Vor bedeutungsschwangerem Singer/Songwriter-Pop auf Deutsch kann man sich kaum noch retten. Umso schöner, wenn er besondere Facetten aufweist wie das Album von Luis Schwamm. Schon als Kind wird der Wahl-Kölner durch die Musik seiner Eltern, die Geige spielen, mit dem richtig guten Zeugs von den Beatles und mehr beeinflusst. Zuletzt machte der Künstler mit dem Duo Noth auf sich aufmerksam, sein Solodebüt setzt aber nochmal ganz eigene Akzente. Ganz behutsam schmiegen sich die zehn Lieder auf „Alte Möbel und junge Nervositäten“ an und tun richtig gut. Hamburger-Schule, wie Kettcar sie machen, trifft auf neuen Liedermacher eines Tristan Brusch, nur poppiger. Die triste Atmosphäre paart sich mit viel Hoffnungsschimmer in den Lyrics, die Gitarren klingen rau. Anspieltipps: „Mühle“, „Ich glaube nicht“ und das hervorstechende „Immer noch hier“. VÖ: 29.11.

Tom Gaebel – A Christmas To Remember [Extended Edition]
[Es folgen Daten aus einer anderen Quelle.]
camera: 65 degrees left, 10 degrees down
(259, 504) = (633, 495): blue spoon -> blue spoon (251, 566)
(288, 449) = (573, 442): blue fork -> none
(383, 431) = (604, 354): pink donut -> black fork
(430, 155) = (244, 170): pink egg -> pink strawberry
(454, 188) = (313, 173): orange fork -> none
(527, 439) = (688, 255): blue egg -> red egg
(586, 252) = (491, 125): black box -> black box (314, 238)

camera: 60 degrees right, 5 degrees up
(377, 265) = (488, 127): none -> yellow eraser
Zur Weihnachtszeit hat Tom Gaebel meist richtig viel zu tun. Seine Weihnachtskonzerte sind längst kein Geheimtipp mehr, gilt er doch ein wenig als der deutsche Michael Bublé. Sein letztes Weihnachtsalbum, „A Christmas To Remember“, bringt der Gelsenkirchener nun in einer erweitereten Edition heraus, die einige neue Tracks bereithält. Neben niemals sterbenden Classics wie „Last Christmas“ oder „All I Want For Christmas Is You“ im Duett mit Musicaldarstellerin Sabrina Weckerlin, gibt es auch eine ordentliche Menge an neukomponierten Songs, bei denen Tom mitgeschrieben hat. Zum Beispiel das witzige „Zwei Männer im Schnee“, bei dem Gregor Meyle neben ihm am Mikro auftaucht. Die Platte entscheidet sich nie zwischen jazzy Arrangements und swinging Big-Band-Sounds, muss sie aber auch nicht. Stilvoll, traditionell, gleichzeitig aber auch eben schön festlich. Die Tour hält mehrfach in NRW, u.a. in Köln, Duisburg und Düsseldorf. VÖ: 29.11.

Fritzi Ernst – Jo-Jo

1989 erblickt Fritzi Ernst in Paderborn das Licht der Welt. Seitdem hat sie mehrere Instrumente spielen gelernt, viele Songs komponiert, getextet und gesungen. Eine Zeit lang gab es sie in dem Indie-Pop-Duo Schnipo Schranke zu hören, doch seit der Pandemie ist Fritzi solo unterwegs. Ihr Debüt „Keine Termine“ heimste viel gutes Feedback ein, nun geht es mit dem Nachfolger „Jo-Jo“ weiter, auf dem die Künstlerin ihren eigenwilligen Musikstil weiter ausbaut. Neben Synthie- und Piano-Parts darf man sich auf nachdenkliche, depressive, aber auch erhellende Lyrics freuen, in denen sich an der einen Ecke über das eigene Fehlverhalten aufgeregt wird („Ich bin so dumm“, „Kratzer“), in anderen Augenblicken geht’s dann wiederum um Träumereien und Realitäten im Touralltag („Nie drüber gelacht“). Überraschend ist ein Cover von dem Tears-for-Fears-Classic „Mad World“. VÖ: 6.12.